Rouge... Derrière mes paupières fébriles la couleur s'intensifie, rouge écarlate, rouge sang, rouge tempête.
J'essaie d'ouvrir les yeux. Le blanc m'aveugle, me terrifie. Je préfère me plonger dans cette couleur liquide, et sentir ce rouge couler comme la rivière dans laquelle j'ai l'impression d'être plongée. Une fraicheur rassurante, presque tendre, semblable au poids d'un petit corps blotti et ronronnant contre mes jambes.
Sans douleur. Sans pensée. Une quiétude infinie en attendant que la réalité m'absorbe. Je n'ai pas envie de faire face, et pourtant je sais.
Cette sortie en montagne, programmée presqu'au dernier moment, ne me semblait pas insurmontable. J'avais appris à aimer la marche, pas trop difficile, et je me savais capable de faire de longues randonnées, de plusieurs heures, et même de plusieurs journées.
Nous devions partir entre amis, et le temps était superbe. Le week-end s'annonçait intéressant.
La douleur explose soudain. Je la laisse m'envahir toute entière, en intimant à mes paupières de rester closes. Je ne veux pas avoir mal à l'âme, mon corps suffit.
Départ matinal, comme toujours. Marcher le matin, quand le jour se lève à peine, dans une nature tout juste réveillée et pleine de rosée.

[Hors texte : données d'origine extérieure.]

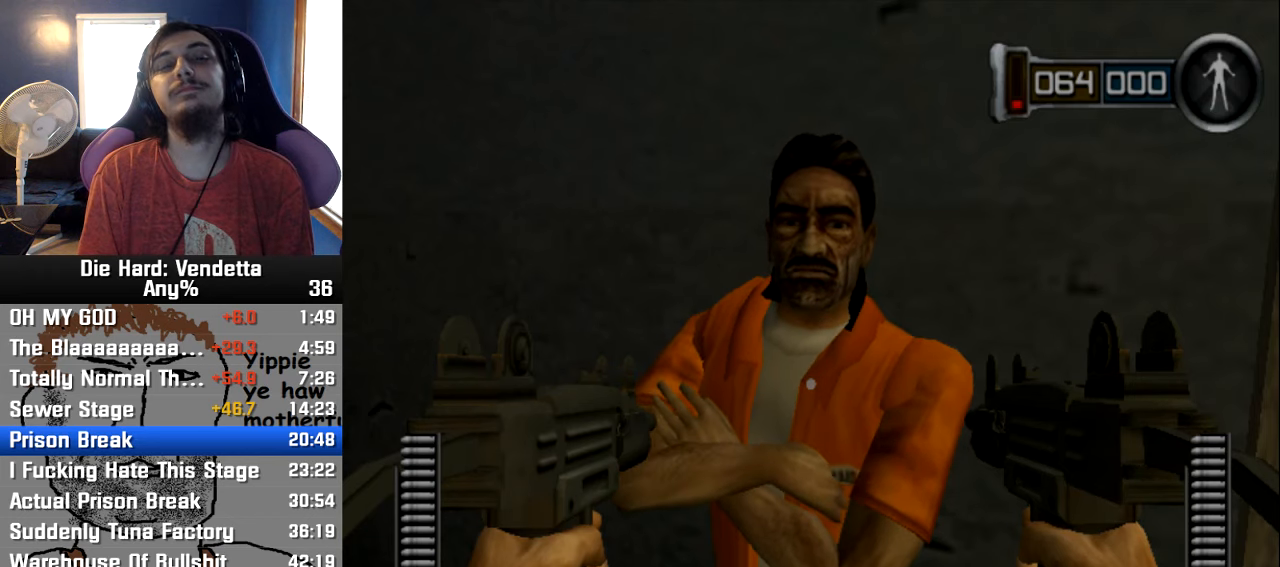
{"buttons": [], "left_stick": "center", "right_stick": "center", "events": [[67, "A", "down"], [150, "A", "up"], [217, "A", "down"], [334, "A", "up"], [384, "A", "down"], [500, "A", "up"]]}
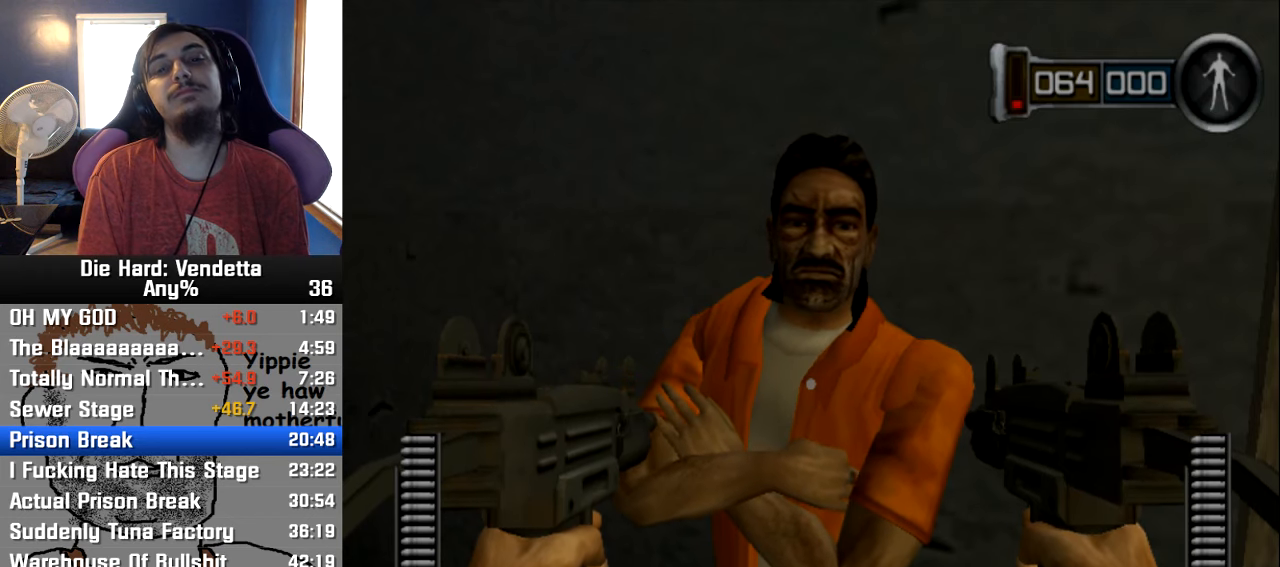
{"buttons": [], "left_stick": "center", "right_stick": "center", "events": [[67, "A", "down"], [167, "A", "up"], [217, "A", "down"], [317, "A", "up"], [384, "A", "down"], [484, "A", "up"]]}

Peu à peu le sentier se fait montée, se charge de lacets serrés, les genêts sentent bon, les ronces caressent les jambes sous les vêtements, il fait chaud, le corps s'adapte à la marche, nous parlons peu. Le souffle manque parfois, ce qui ne nous empêche pas de rire, ou de se dire quelques mots. Une seule amie a pu se joindre à nous, elle a presque le double de mon âge, mais avance aussi bien que moi.
Il faut maintenant que je fasse taire cette douleur dans mon corps. Je l'oblige, avec mes yeux fermés, à partir le long de la rivière rouge, à se laisser emporter par le tumulte grossissant du courant, je fais fuir ce mal que je visualise, trimballé et bousculé par la montée d'une eau couleur de sang.
Mon amie est la première à me demander si je vais bien. Elle sait qu'un enfant grandit dans mon ventre, petite crevette tout juste formée, deux petits mois pendant lesquels elle s'est déjà blottie dans mon coeur.
Je me sens sereine. Pourtant, je commence à réfléchir sur la nécessité de partir marcher deux jours entiers. Mais la balade semble facile, pour le moment même en montée, tout va pour le mieux. J'apprécie chaque pas, chaque brin d'herbe, chaque chant d'oiseau, chaque caillou qui roule sous ma chaussure.
L'air est de plus en plus sec et chaud. Je m'arrête souvent pour boire, le souffle me manque. La pause arrive heureusement, au bord d'un filet d'eau, derrière le sentier qui conduit aux ruines d'une ancienne chapelle. Nous profitons d'une petite sieste ombragée, courte, mais nécessaire.
Au moment de partir, je ressens un petit tiraillement dans mon ventre, je relâche le bouton de mon short. J'ai du trop manger, je m'en veux un peu, je sais qu'en marchant tout ça va se réguler.
Je m'oblige à plonger dans cette rivière sanglante à la recherche de mon souvenir. Je n'ouvre toujours pas les yeux, ce que je vois à travers mes paupières me suffit.
La journée de marche est finie. Nous installons nos duvets dans le refuge. Je choisis de dormir au plus près de la porte. Je ne me sens pas bien du tout. J'ai mal au ventre, au dos. Je regarde le ciel, je m'endors.
Ce sentier du lendemain, je le revois dans tous mes rêves. Chemin tortueux, sans fin, sans montée, plat et morne. Long, comme il me semble long ! je me tords de douleur, personne ne prend la mesure de ma souffrance. Les deux autres avancent, tout juste un regard pour voir si je suis. J'ai juste envie de me poser, là, sur le sol, de me laisser noyer par les vagues qui contractent mon corps. Je suis horriblement consciente de ce qui m'arrive. Et je sais aussi que cette sortie, décidée par lui, était programmée pour ça. Je lâche prise, les larmes et le sang coulent, les autres me voient enfin.
Mes yeux, malgré moi, s'ouvrent sur la blancheur des draps rêches de la clinique. L'enfant s'est noyé dans la rivière couleur de sang. Je suis seule, terriblement seule. Je suis triste, terriblement triste. Je n'oublierai pas l'indifférence du géniteur. Mon enfant est parti au fil de l'eau sanglante, petit déchet hospitalier, si petit, si fragile, qu'il a été tué par une randonnée.